── Excerpted data ──

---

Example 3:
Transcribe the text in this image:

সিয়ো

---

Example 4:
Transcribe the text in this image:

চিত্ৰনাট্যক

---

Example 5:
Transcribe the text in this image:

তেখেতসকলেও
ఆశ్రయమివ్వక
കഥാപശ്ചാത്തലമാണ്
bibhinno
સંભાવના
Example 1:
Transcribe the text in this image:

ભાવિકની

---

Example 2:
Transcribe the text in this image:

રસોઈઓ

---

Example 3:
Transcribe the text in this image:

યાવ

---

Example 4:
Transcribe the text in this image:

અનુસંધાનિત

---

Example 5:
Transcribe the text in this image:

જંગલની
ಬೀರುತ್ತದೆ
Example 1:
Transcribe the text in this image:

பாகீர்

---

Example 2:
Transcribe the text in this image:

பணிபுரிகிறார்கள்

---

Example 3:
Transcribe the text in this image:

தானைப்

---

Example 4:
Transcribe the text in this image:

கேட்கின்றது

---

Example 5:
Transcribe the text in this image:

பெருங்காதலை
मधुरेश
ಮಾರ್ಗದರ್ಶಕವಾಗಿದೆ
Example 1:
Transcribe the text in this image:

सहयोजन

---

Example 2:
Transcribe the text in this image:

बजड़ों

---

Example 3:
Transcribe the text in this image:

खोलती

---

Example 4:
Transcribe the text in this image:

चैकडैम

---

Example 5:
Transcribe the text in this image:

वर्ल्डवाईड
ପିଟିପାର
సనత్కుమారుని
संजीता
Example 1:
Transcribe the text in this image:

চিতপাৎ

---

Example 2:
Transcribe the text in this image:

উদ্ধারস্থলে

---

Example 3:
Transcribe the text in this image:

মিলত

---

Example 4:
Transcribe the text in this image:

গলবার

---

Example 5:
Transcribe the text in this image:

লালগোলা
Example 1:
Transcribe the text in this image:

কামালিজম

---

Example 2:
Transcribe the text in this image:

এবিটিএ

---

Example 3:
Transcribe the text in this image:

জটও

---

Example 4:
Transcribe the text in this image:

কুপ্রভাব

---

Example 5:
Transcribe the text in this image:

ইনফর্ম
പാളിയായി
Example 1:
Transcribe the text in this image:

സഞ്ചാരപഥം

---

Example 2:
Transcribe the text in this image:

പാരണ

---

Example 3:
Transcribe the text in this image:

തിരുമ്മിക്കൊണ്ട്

───

**Task requirements**: Whatever appears in the material must be set down again, word for word.

**Completed exercise**:
---

Example 3:
Transcribe the text in this image:

সিয়ো

---

Example 4:
Transcribe the text in this image:

চিত্ৰনাট্যক

---

Example 5:
Transcribe the text in this image:

তেখেতসকলেও
ఆశ్రయమివ్వక
കഥാപശ്ചാത്തലമാണ്
bibhinno
સંભાવના
Example 1:
Transcribe the text in this image:

ભાવિકની

---

Example 2:
Transcribe the text in this image:

રસોઈઓ

---

Example 3:
Transcribe the text in this image:

યાવ

---

Example 4:
Transcribe the text in this image:

અનુસંધાનિત

---

Example 5:
Transcribe the text in this image:

જંગલની
ಬೀರುತ್ತದೆ
Example 1:
Transcribe the text in this image:

பாகீர்

---

Example 2:
Transcribe the text in this image:

பணிபுரிகிறார்கள்

---

Example 3:
Transcribe the text in this image:

தானைப்

---

Example 4:
Transcribe the text in this image:

கேட்கின்றது

---

Example 5:
Transcribe the text in this image:

பெருங்காதலை
मधुरेश
ಮಾರ್ಗದರ್ಶಕವಾಗಿದೆ
Example 1:
Transcribe the text in this image:

सहयोजन

---

Example 2:
Transcribe the text in this image:

बजड़ों

---

Example 3:
Transcribe the text in this image:

खोलती

---

Example 4:
Transcribe the text in this image:

चैकडैम

---

Example 5:
Transcribe the text in this image:

वर्ल्डवाईड
ପିଟିପାର
సనత్కుమారుని
संजीता
Example 1:
Transcribe the text in this image:

চিতপাৎ

---

Example 2:
Transcribe the text in this image:

উদ্ধারস্থলে

---

Example 3:
Transcribe the text in this image:

মিলত

---

Example 4:
Transcribe the text in this image:

গলবার

---

Example 5:
Transcribe the text in this image:

লালগোলা
Example 1:
Transcribe the text in this image:

কামালিজম

---

Example 2:
Transcribe the text in this image:

এবিটিএ

---

Example 3:
Transcribe the text in this image:

জটও

---

Example 4:
Transcribe the text in this image:

কুপ্রভাব

---

Example 5:
Transcribe the text in this image:

ইনফর্ম
പാളിയായി
Example 1:
Transcribe the text in this image:

സഞ്ചാരപഥം

---

Example 2:
Transcribe the text in this image:

പാരണ

---

Example 3:
Transcribe the text in this image:

തിരുമ്മിക്കൊണ്ട്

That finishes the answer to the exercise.